In yesterday’s post we saw that the freedom that Christ gives us is the desire to obey the law not out of fear or duty, but out of love for God. We are still commanded by God to live a life worthy of our calling (Ephesians 4:1). The way we are to do that is by living a life that is rooted in love. The Bible clearly teaches that love is the motivation that makes what we do pleasing to God.

You and I were freed to live by love. If that is true we need to be asking ourselves “What is my motivation for obeying God? Is it love? If it is not love, what is it; and what can I do to correct it?” I want to share with you three key ways that we need to be learning to help us apply this truth in our life:

Stop trying to please God. Quit thinking you have to be good enough. Jesus Himself said in Mark 2:17, It is not the healthy who need a doctor, but the sick. I have not come to call the righteous, but sinners. Jesus did not come to save people who are good enough, He came to save people who are not good enough. When we give God our best He isn’t getting much is He? None of us are good enough. That’s why Jesus came to die for us. God is pleased with us not because of anything we do but because of what Christ did. Stop thinking you have to measure up to God’s standards for Him to love you. You can’t, and you don’t need to. As Dr. Preston Sprinkle says in his book, Charis: God’s Scandalous Love for Us,

You can’t make God love you. God loves you because of who He is and because of what Christ has done. His love is not based on what you do, or what you don’t do. God doesn’t get angry at Christians, because all that anger—100 percent—was absorbed by Jesus on the cross. God doesn’t merely forgive us or save us. He actually enjoys us—even in our darkest moments. He doesn’t enjoy our sin, but He enjoys us as redeemed image bearers. Jesus’s crucifixion and resurrection enable His pleasure to flow freely to unpleasurable people who have faith in Him (page 31).

Stop focusing on what you are doing. Bill Hybels correctly observes that most people spell their religion DO. Christianity is the only religion that is spelled DONE. When your focus is fixated on what you are doing, or on what others are doing (or not doing) you are wasting your energy on the wrong thing.

This reminds me of the parable of the prodigal son in Luke 15. You know the story.
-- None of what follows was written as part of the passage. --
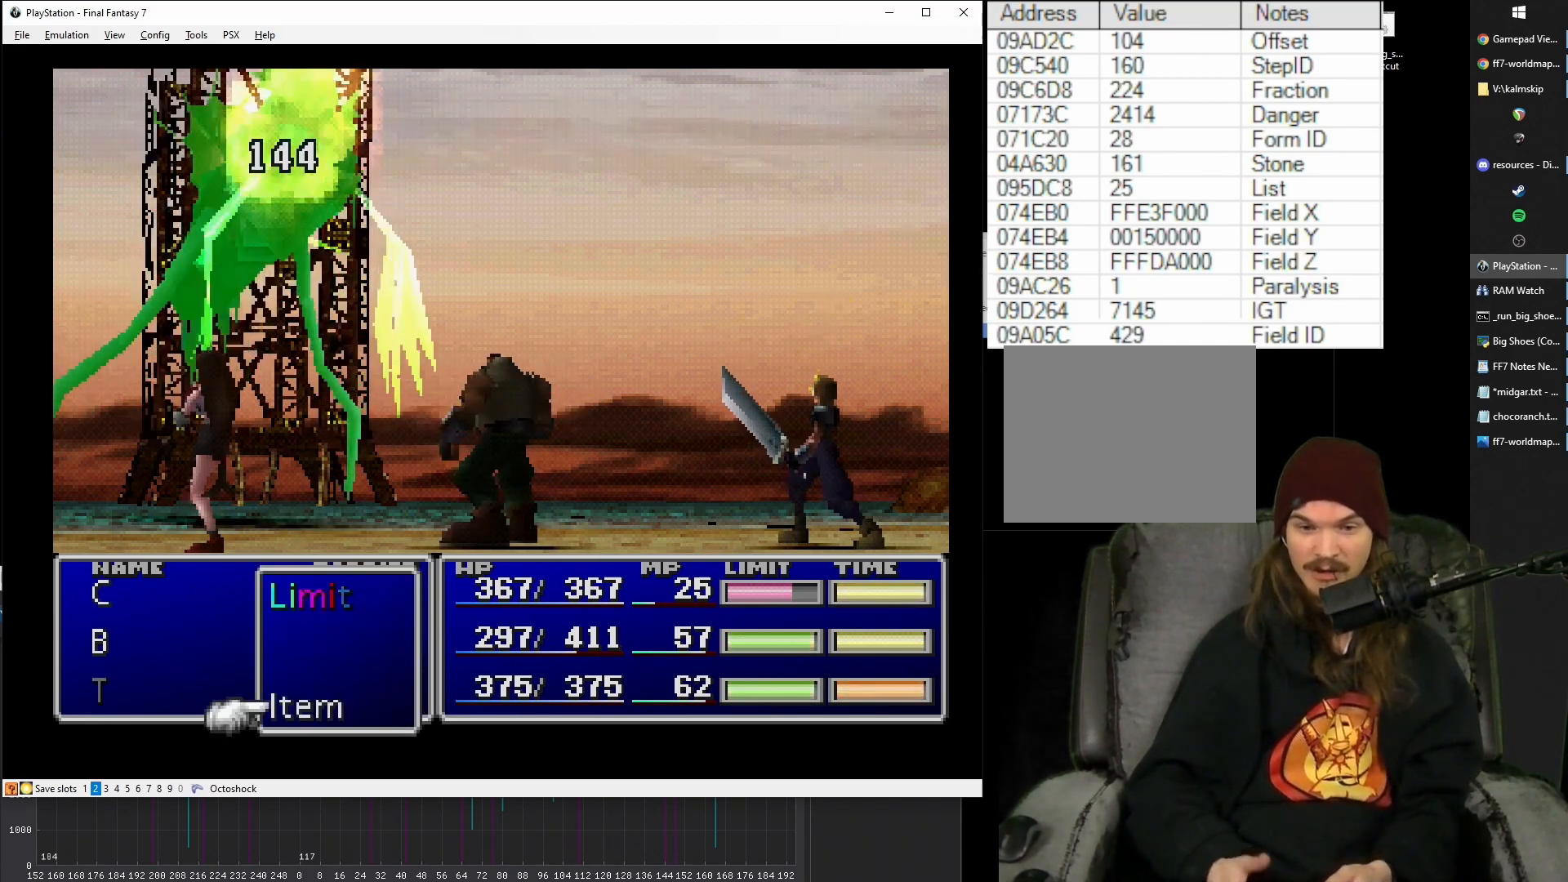
{"buttons": ["CIRCLE"], "events": [[333, "CIRCLE", "down"], [433, "CIRCLE", "up"], [500, "CIRCLE", "down"]]}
A wealthy man has two sons. The younger son talks his father into giving him his inheritance now so he did not need to wait until his father died to get it. He then wasted it all on “wild living.” He finally comes to his senses and returns home to beg his father to take him back as a hired man, seeing he was unworthy to be a son. But the father runs to him, kisses him, puts a ring on his finger restoring his birthright, killed his best calf, and had a party to celebrate his son’s return.

But instead of sharing his father’s joy, the father’s older son is outraged and refuses to come to the welcome home party. Listen to what he says to his father when he comes out to find him:

Look! All these years I’ve been slaving for you and never disobeyed your orders. Yet you never gave me even a young goat so I could celebrate with my friends. But when this son of yours who has squandered your property with prostitutes comes home, you kill the fattened calf for him! (Luke 15:29-30, NIV).

All that obedience looked good on the outside, but when you see it for what it is, you realize there are two lost sons in this story. One who was lost but came home, and one who got lost at home. He did not care about his lost brother. He screwed up and it was better that he was gone. And he did not love his father. He obeyed him because if he did his duty, he would get his father’s estate when he died. How different is that from his younger brother? Not much.

When you think that what you do is more important than why you are doing it and whom you are doing it for, you will end up like this older brother.

Start building up your love for God. Seems obvious doesn’t it? Yet we don’t do it very well. We know what we need to do. It is no secret. Come be with God in worship every week at your church. Spend time with God by reading His Word and talking with Him in prayer every day. Be learning to work with Him by loving and discipling others, by getting involved in a small group study, and getting active in a ministry. When you do those things, your love with God is going to deepen. That’s the way any relationship is built, by taking time to listen, live, and work with a person. God is no different. God freed us to live a life of love. Don’t waste your life living any other way.